The women push for action on everyday things like availability of bathrooms, sanitary and child-care facilities in the markets. IST also organises a learning events between market women from different countries.

Nanyonjo recalls her first experience of IST.

“I was in the market and I heard about IST,” she says, “I went for the meetings and learnt how to manage my business and adopt a saving culture.

“I used to sell onions only for a few hours but now I sell onions and tomatoes the whole day. I never realised how much I needed the money as long as I survived the day.”

While she could barely survive in the past, today she returns home with at least Shs15, 000 every day.

Over 800 market women aged 15-40 have been reached directly through IST’s leadership training and organised interfaces with the media, and other market stakeholders like city and municipal councils.

Money linked to power

Rita Atukwasa, the executive director IST, says their work with market women vendors was sparked by research that showed that although the women were interested in making money, they did not know that money issues are closely affected by the social, political, and economic environment.

“We discovered that they were not participating in leadership,” Atukwasa says, “There was high level of intimidation, exclusion in the way the markets operate.
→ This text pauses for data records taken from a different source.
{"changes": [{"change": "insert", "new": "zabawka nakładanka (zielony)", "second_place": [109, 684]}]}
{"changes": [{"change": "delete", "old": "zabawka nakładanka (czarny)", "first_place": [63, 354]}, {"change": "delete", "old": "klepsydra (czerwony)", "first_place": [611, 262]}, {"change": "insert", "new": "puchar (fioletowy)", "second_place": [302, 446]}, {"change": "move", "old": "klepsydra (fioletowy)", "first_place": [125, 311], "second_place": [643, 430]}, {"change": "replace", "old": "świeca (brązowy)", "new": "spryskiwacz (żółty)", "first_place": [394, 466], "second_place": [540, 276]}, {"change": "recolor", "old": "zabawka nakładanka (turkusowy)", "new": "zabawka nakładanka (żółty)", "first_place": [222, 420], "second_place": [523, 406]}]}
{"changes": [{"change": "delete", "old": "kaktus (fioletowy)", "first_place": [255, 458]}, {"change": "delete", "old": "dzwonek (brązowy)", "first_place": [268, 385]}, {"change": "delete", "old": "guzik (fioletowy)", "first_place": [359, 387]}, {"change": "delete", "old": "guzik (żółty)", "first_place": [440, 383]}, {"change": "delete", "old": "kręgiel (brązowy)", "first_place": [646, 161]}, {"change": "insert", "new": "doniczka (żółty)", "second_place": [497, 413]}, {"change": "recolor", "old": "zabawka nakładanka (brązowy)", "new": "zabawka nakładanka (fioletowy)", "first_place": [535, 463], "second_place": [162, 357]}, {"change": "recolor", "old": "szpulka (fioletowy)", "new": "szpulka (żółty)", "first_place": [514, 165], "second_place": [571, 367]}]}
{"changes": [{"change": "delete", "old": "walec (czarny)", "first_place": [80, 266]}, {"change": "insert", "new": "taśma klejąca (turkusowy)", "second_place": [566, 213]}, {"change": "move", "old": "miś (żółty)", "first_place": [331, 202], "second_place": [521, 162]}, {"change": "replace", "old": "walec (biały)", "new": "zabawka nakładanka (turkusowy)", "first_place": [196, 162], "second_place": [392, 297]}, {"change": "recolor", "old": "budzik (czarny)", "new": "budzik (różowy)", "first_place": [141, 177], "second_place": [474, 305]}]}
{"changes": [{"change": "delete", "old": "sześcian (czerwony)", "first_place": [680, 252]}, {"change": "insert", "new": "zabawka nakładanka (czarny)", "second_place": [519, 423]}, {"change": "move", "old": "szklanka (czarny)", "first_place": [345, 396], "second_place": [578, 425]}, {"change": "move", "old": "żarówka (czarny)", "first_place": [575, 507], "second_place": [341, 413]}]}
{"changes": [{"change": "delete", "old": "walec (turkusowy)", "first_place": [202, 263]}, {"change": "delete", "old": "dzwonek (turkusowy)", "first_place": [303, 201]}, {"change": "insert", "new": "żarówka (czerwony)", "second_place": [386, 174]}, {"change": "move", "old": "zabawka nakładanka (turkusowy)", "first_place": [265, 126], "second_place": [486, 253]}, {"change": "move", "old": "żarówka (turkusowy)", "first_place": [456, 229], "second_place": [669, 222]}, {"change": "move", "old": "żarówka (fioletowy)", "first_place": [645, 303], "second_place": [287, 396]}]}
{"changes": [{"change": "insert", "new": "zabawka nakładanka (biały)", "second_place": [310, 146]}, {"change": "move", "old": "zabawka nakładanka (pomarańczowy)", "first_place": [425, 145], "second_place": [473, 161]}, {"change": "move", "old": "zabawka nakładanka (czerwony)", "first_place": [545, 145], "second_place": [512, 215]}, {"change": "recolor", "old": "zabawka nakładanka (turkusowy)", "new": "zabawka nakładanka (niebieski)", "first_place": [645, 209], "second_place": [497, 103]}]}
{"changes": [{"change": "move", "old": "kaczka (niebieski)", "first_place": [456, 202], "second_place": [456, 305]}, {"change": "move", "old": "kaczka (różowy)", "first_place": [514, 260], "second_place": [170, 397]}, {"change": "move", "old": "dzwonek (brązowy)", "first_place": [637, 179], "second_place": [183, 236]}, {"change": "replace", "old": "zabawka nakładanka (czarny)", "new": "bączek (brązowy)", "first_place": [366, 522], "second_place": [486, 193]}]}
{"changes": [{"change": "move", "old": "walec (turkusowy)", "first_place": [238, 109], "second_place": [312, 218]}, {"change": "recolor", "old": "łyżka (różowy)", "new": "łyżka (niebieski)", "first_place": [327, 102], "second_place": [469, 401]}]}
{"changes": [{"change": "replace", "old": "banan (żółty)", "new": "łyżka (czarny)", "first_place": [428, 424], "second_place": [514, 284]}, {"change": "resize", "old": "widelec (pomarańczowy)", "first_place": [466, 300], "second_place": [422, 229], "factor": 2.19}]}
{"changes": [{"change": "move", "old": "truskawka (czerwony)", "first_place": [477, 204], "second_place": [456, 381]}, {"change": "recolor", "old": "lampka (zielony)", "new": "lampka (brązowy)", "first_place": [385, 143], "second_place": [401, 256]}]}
Women were on the sideline when it came to decisions that were made.”

Atukwasa says IST has helped women form cooperatives where they save to increase their capital and can borrow and lend using their power of numbers.

The IST is not the only organisation working to teach women about their rights and power. The Association of Women Lawyers (FIDA- Uganda) has worked with the Eastern African Sub region Support Initiative (EASSI) and National Association of Women Organizations Uganda (NAWOU) to implement similar women’s economic justice projects.

Their project helps women gain confidence to challenge the status quo of discrimination and marginalisation, end financial dependence, access information and know their rights and advocacy strategies.

“We want to see a woman empowered economically and accessing justice,” says Robinah Namatovu; a legal officer at FIDA-Uganda.

Nakigudde Edith, the senior development officer in charge of Gender Affairs, Luwero where the project is based says empowering women economically is urgent because women have been held back by social and cultural constraints.

“Women have been left out,” she says, “Even in our homes, it is very visible.”

Nanyonjo agrees.

“Before IST sensitized us, we had no voice in the way the market operated,” she says as she arranges her onions and tomatoes in Kalerwe Market, “We were marginalised. But now we have a say since we learnt about our rights.”